Open timgilbert opened this issue 8 years ago • 4 comments

Hi, thanks for re-com, it is really useful and it's a great ready-made component library for re-frame.

I have a feature request: it would be nice to be able to pass in a property to the various re-com components which would cause them not to emit any style or class tags, so that they'd be a little easier to plug into a site which already had an existing CSS framework. I'm specifically thinking of the text-input component - I'd like to use some of its behavioral properties without having to untangle the intersection of the re-com CSS and the CSS library I've already got on the site I'm working on (to wit, materializecss, which you'd think would be a good match but for some reason getting the spacing and whatnot correct is a little painful).

I think re-com's default should still be to include class tags in its emitted hiccup which correspond to its bundled CSS, I just want an escape hatch available (if I'm reading the docs and code correctly, currently I can add CSS classes but I can't remove them), at least in components where it makes sense.

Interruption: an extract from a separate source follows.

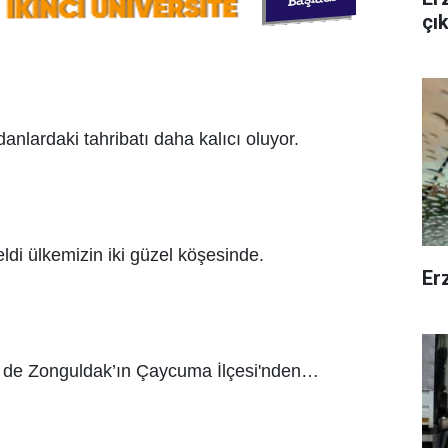
çı
anlardaki tahribatı daha kalıcı oluyor.
di ülkemizin iki güzel köşesinde.
Erz
eri de Zonguldak’ın Çaycuma İlçesi'nden…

I wouldn't necessarily expect more complex components like the date-picker to have this, but it would be nice for stuff like the input-text and input-textarea components.

timgilbert avatar Aug 05 '15 05:08 timgilbert

Hmm. So I can see what you are after.

So the goal here would be:

  • to be able to supply a :style or :class AND
  • indicate that this style/class should not be merged with the standard styles/classes and, instead, should be taken as the complete style/class in its own right?

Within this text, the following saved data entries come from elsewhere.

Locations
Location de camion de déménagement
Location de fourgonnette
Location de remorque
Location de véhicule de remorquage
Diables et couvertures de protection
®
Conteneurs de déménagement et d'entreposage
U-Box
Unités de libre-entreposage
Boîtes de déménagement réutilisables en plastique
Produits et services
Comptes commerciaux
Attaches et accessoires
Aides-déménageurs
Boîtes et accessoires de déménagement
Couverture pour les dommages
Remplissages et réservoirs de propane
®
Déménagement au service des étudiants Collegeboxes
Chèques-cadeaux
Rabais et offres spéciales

In fact, sometimes, just supply a :class and NOT even supply a :style but have the standard :style ignored. And visa versa.

mike-thompson-day8 avatar Aug 06 '15 01:08 mike-thompson-day8

Yes, that's precisely it. Maybe the parameter could be named :override-style or :override-class? As a degenerate case, supplying an empty string as the parameter should cause no :style or :class attribute (respectively) to be emitted at all.

I recognize I'm working in kind of an edge case here, so I don't have any problem specifying both :override-class "" and :override-style "" if I need to drop the style and class stuff altogether (as opposed to needing some funky logic where an empty :override-style implies an empty :override-class or the other way around).

timgilbert avatar Aug 06 '15 02:08 timgilbert

Maybe a better design would have been to name the initial parameter :add-classes, not :class; same thing for styles. But of course this would be a breaking change.

vvvvalvalval avatar Aug 18 '15 10:08 vvvvalvalval

Has this feature been implemented? Also, is it possible to specify an :id to element?